Un risque de contrôle
Avant même qu’une juridiction judiciaire soit saisie de l’affaire, l’infraction peut être constatée au moment d’un contrôle de l’inspection du travail ou de la MSA ou de l’Urssaf. Les contrôleurs pourraient légitimement enquêter puisque le respect du droit du travail est une condition nécessaire pour bénéficier de la défiscalisation de certaines heures supplémentaires ou des déductions Fillon sur les bas salaires, par exemple.
Au moment de leur enquête, un salarié peut leur relater, même sans intention de nuire à son employeur, que ses heures supplémentaires sont versées en primes. L’inspecteur peut aussi être alerté par un montant élevé de primes dans le bilan de l’exploitation. Alors il transmettra son procès-verbal au procureur de la République qui pourra engager des poursuites contre l’exploitant pour travail dissimulé.
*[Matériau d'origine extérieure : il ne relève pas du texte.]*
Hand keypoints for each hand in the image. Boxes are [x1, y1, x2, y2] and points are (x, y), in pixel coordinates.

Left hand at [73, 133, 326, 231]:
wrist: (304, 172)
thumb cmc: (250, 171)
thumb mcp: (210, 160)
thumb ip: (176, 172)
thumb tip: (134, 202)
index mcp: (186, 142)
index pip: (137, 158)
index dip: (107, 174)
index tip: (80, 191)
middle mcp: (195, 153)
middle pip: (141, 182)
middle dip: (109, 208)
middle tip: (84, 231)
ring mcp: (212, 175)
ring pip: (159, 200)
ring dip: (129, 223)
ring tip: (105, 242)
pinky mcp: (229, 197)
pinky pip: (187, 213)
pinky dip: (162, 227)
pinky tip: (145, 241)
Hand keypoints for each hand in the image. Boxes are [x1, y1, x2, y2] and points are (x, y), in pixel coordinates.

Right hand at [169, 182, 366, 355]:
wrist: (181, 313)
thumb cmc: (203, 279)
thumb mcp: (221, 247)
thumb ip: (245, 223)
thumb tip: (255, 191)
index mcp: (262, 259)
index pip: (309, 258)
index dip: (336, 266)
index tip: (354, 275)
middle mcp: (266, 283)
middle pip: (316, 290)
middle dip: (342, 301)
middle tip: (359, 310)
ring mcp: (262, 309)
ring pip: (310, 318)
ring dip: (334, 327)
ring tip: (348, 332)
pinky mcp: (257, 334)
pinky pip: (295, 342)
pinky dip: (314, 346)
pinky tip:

« Les conséquences pénales de ce délit ne sont pas anodines. L’employeur encourt deux types de peine : l’employeur personne physique encourt une peine d’emprisonnement de trois ans et 45 000 euros d’amende ; l’employeur personne morale (société ou autre groupement) encourt une amende de 225 000 euros », prévient Laurent Schulz.
De plus, l’employeur peut faire l’objet d’une fermeture temporaire de l’entreprise pour trois mois au maximum par arrêté préfectoral. « Mieux vaut raison garder et ne pas substituer le règlement des heures supplémentaires par le versement d’une prime », résume Laurent Schulz.